Question

How do you convert $ r=4\cos \left( \theta \right) $ into rectangular form?

Answer 1

Hint: here, we are asked to convert the equation given in polar coordinates $ \left( r,\theta \right) $ into an equation in rectangular coordinates (x,y). Basically, we need to convert polar coordinates into rectangular coordinates.
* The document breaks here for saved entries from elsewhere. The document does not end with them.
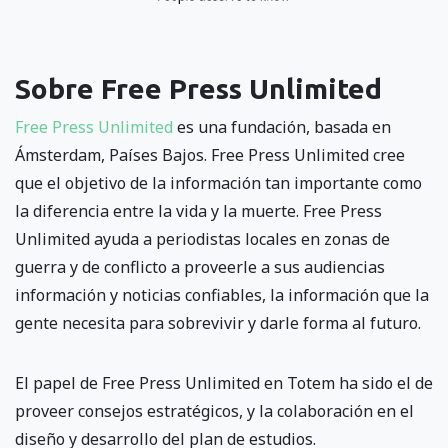
Sobre Free Press Unlimited
Free Press Unlimited
es una fundación, basada en
Ámsterdam, Países Bajos. Free Press Unlimited cree
que el objetivo de la información tan importante como
la diferencia entre la vida y la muerte. Free Press
Unlimited ayuda a periodistas locales en zonas de
guerra y de conflicto a proveerle a sus audiencias
información y noticias confiables, la información que la
gente necesita para sobrevivir y darle forma al futuro.
El papel de Free Press Unlimited en Totem ha sido el de
proveer consejos estratégicos, y la colaboración en el
diseño y desarrollo del plan de estudios.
Completing the square method and Pythagoras theorem is also used in this question.
Use the following formulae for the conversion:
 $ \begin{align}
  & \Rightarrow x=r\cos \theta \\
 & \Rightarrow y=r\sin \theta \\
 & \Rightarrow \sqrt{{{x}^{2}}+{{y}^{2}}}=r \\
 & \Rightarrow \theta ={{\tan }^{-1}}\left( \dfrac{y}{x} \right) \\
\end{align} $
According to Pythagoras theorem:
 $ {{\left( hypotenuse \right)}^{2}}={{\left( perpendicular \right)}^{2}}+{{\left( base \right)}^{2}} $

Complete step by step answer:
Now, let’s solve the question.

From figure, we can say that the angle formed on the x-axis will be $ r\cos \theta $ and similarly, angle form on the y-axis will be $ r\sin \theta $ . So we can say that:
 $ \begin{align}
  & \Rightarrow x=r\cos \theta \\
 & \Rightarrow y=r\sin \theta \\
\end{align} $
And by using Pythagoras theorem:
 $ \begin{align}
  & \Rightarrow {{x}^{2}}+{{y}^{2}}={{r}^{2}} \\
 & \Rightarrow \sqrt{{{x}^{2}}+{{y}^{2}}}=r \\
\end{align} $
The measure of angle $ \theta $ will be: $ \theta ={{\tan }^{-1}}\left( \dfrac{y}{x} \right) $ .
Our given equation is:
 $ \Rightarrow r=4\cos \left( \theta \right) $
Now, multiply both sides with ‘r’. we get:
 $ \begin{align}
  & \Rightarrow r\times r=r\times 4\cos \left( \theta \right) \\
 & \Rightarrow r\times r=4r\cos \left( \theta \right) \\
\end{align} $
As we know $ x=r\cos \theta $ . Now substitute the value of x in above equation. We get:
 $ \Rightarrow {{r}^{2}}=4\times x $
And we also know that $ \Rightarrow {{x}^{2}}+{{y}^{2}}={{r}^{2}} $ . Now substitute this also in above equation. We get:
 $ \Rightarrow {{x}^{2}}+{{y}^{2}}=4x $
On further solving:
 $ \begin{align}
  & \Rightarrow {{x}^{2}}+{{y}^{2}}-4x=0 \\
 & \Rightarrow {{x}^{2}}-4x+{{y}^{2}}=0 \\
\end{align} $
Now by completing the square method, add 4 on both the sides of the equation formed above. We get:
 $ \Rightarrow {{x}^{2}}-4x+4+{{y}^{2}}=0+4 $
Now we can see that $ {{x}^{2}}-4x+4 $ can be factorised as $ {{\left( x-2 \right)}^{2}} $ . So place the factors in the equation. We get:
 $ \Rightarrow {{\left( x-2 \right)}^{2}}+{{y}^{2}}=4 $
So, $ r=4\cos \left( \theta \right) $ in rectangular form is $ {{\left( x-2 \right)}^{2}}+{{y}^{2}}=4 $ .

Note:
The main point that should keep in mind is that you need to factorize in the end. You can also see that in the end, the radius in the answer is $ \sqrt{4}=2 $ . ‘r’ needs to be multiplied in the first step, because without it you cannot proceed further.